Try roasting the tomatoes in advance for this easy slow-roasted tomato zucchini orzo with basil pesto. You can grill the zucchini on a grill pan on the stove.
- For slow roasted tomatoes
- 1 pint grape tomatoes, halved
- 1 tablespoon olive oil
- 1/4 teaspoon kosher salt
- 1/4 teaspoon black pepper
- For orzo
- 1 cup whole wheat orzo
- 1 zucchini, trimmed, quartered lengthwise and deseeded
- 1 teaspoon olive oil
- 2 tablespoons basil pesto
- 3/4 teaspoon kosher salt
- 1/2 teaspoon black pepper
- Grated Parmesan for serving
- 1 tablespoon minced chives
- Preheat the oven to 225 degrees F.
- For the slow roasted tomatoes, place the tomato halves in rows cut-side up on a parchment-lined sheet pan. Drizzle with olive oil and sprinkle with salt and pepper. Roast the tomatoes for 2 – 2-1/2 hours until they are wrinkled and mostly dried except for a little juice in the center. (If not using immediately, store in the refrigerator up to 3 weeks.)

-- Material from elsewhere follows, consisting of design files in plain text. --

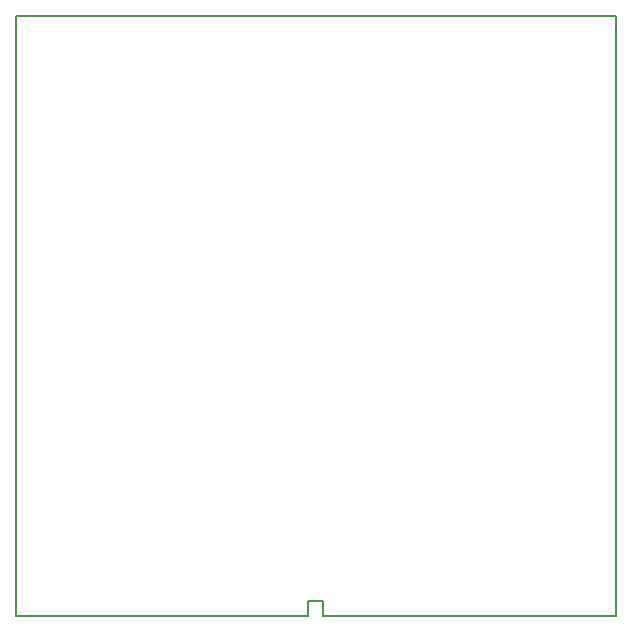
<source format=gm1>
G04 #@! TF.FileFunction,Profile,NP*
%FSLAX46Y46*%
G04 Gerber Fmt 4.6, Leading zero omitted, Abs format (unit mm)*
G04 Created by KiCad (PCBNEW 4.0.2-stable) date Fri 25 Nov 2016 08:04:00 PM CET*
%MOMM*%
G01*
G04 APERTURE LIST*
%ADD10C,0.100000*%
%ADD11C,0.150000*%
G04 APERTURE END LIST*
D10*
D11*
X123101100Y-130403600D02*
X123101100Y-79603600D01*
X173901100Y-130403600D02*
X149136100Y-130403600D01*
X173901100Y-79603600D02*
X173901100Y-130403600D01*
X123101100Y-79603600D02*
X173901100Y-79603600D01*
X147866100Y-130403600D02*
X123101100Y-130403600D01*
X147866100Y-129133600D02*
X147866100Y-130403600D01*
X149136100Y-129133600D02*
X147866100Y-129133600D01*
X149136100Y-130403600D02*
X149136100Y-129133600D01*
M02*

</source>
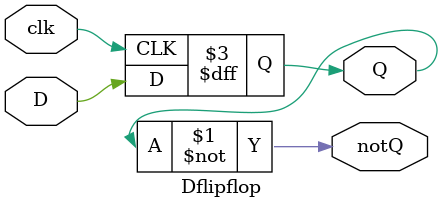
<source format=v>
`timescale 1ns / 1ps


module Dflipflop(
    output reg Q,
    output notQ,
    input D,
    input clk
    );
    
    assign notQ = ~Q;
    
    always @(posedge clk) begin
        Q <= D;
    end
    
endmodule

</source>
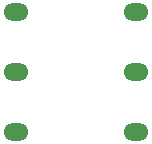
<source format=gbs>
G04*
G04 #@! TF.GenerationSoftware,Altium Limited,Altium Designer,24.6.1 (21)*
G04*
G04 Layer_Color=8150272*
%FSLAX25Y25*%
%MOIN*%
G70*
G04*
G04 #@! TF.SameCoordinates,92C08AAC-CC59-47DC-8000-F7C2F8DBA572*
G04*
G04*
G04 #@! TF.FilePolarity,Negative*
G04*
G01*
G75*
%ADD19O,0.08300X0.05800*%
D19*
X5000Y5000D02*
D03*
X45000Y45000D02*
D03*
X5000D02*
D03*
X45000Y5000D02*
D03*
X5000Y25000D02*
D03*
X45000D02*
D03*
M02*

</source>
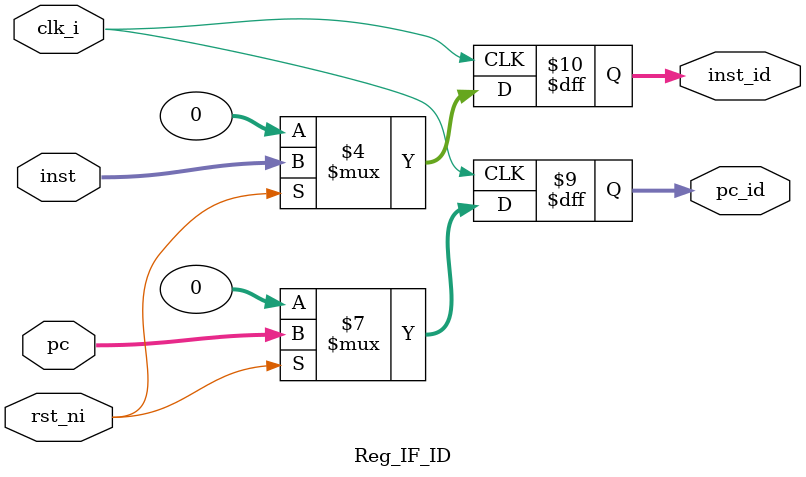
<source format=sv>
module Reg_IF_ID #(parameter Width=32)(
	//inputs
	input logic clk_i,rst_ni,
	input logic [Width-1:0] pc,inst,

	//output
	output logic [Width-1:0]pc_id,inst_id
);
always_ff @(posedge clk_i) begin
 if(~rst_ni) begin
 	pc_id <= {Width{1'b0}};
 	inst_id <= {Width{1'b0}};
 end else begin
	pc_id <= pc;
	inst_id <= inst;
end
end
endmodule: Reg_IF_ID

</source>
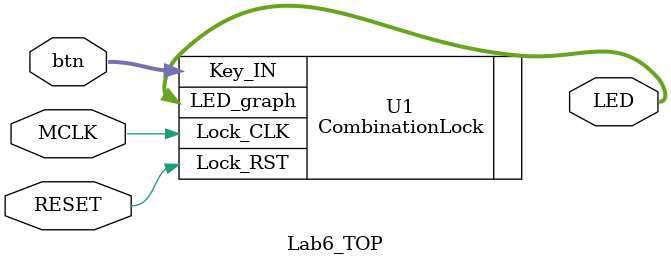
<source format=v>
`timescale 1ns / 1ps
/* *********************************************************************************
*	Module name: Lab6_TOP.v
*	Description: Verilog top module for Lab6. All needed modules are instantiated
*					 below. Inputs are Baysys2 MCLK and a reset switch on Baysys2 board.
*					 Outputs are 8 LEDs (bargraph) for combination lock.
*
*	Author				Date						Revision		Comments	
************************************************************************************
*	Leonardo Fusser	29 November 2021		v1.0.0		Created Lab6_TOP.v file.
*																		Completed Lab6_TOP.v file.
*
************************************************************************************/

/*Lab6_TOP module*/
module Lab6_TOP(
	 input MCLK, RESET,	//MCLCK and RESET inputs.
	 input [3:0] btn,		//Pushbutton inputs.
	 output [7:0] LED		//LED bargraph output.
    );

	 /*CombinationLock module instantiation*/
	 CombinationLock U1(
		.Lock_CLK(MCLK),	//Provides MCLK as input to module.
		.Lock_RST(RESET),	//Provides RESET as input to module.
		.Key_IN(btn),		//Provides pushbuttons as input to module.
		.LED_graph(LED)	//Takes LED bargraph as output from module.
	 );

endmodule

</source>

- Cook the orzo until al dente following package instructions. Drain and set aside.
- Preheat a grill pan over medium high heat. Toss the zucchini with 1 teaspoon olive oil, 1/4 teaspoon salt and 1/4 teaspoon pepper. Grill the zucchini on one side for 2 minutes until grill marks appear. Flip it and grill for an additional 2 minutes. Let the zucchini cool slightly and dice into 1/4-inch pieces.
- In a large bowl combine the orzo with the tomatoes, zucchini, pesto, chives and remaining salt and pepper. Serve topped with grated Parmesan.
- Serve warm, room temperature or cold. If served cold, it will likely require more salt and pepper to bring out the flavors of the dish.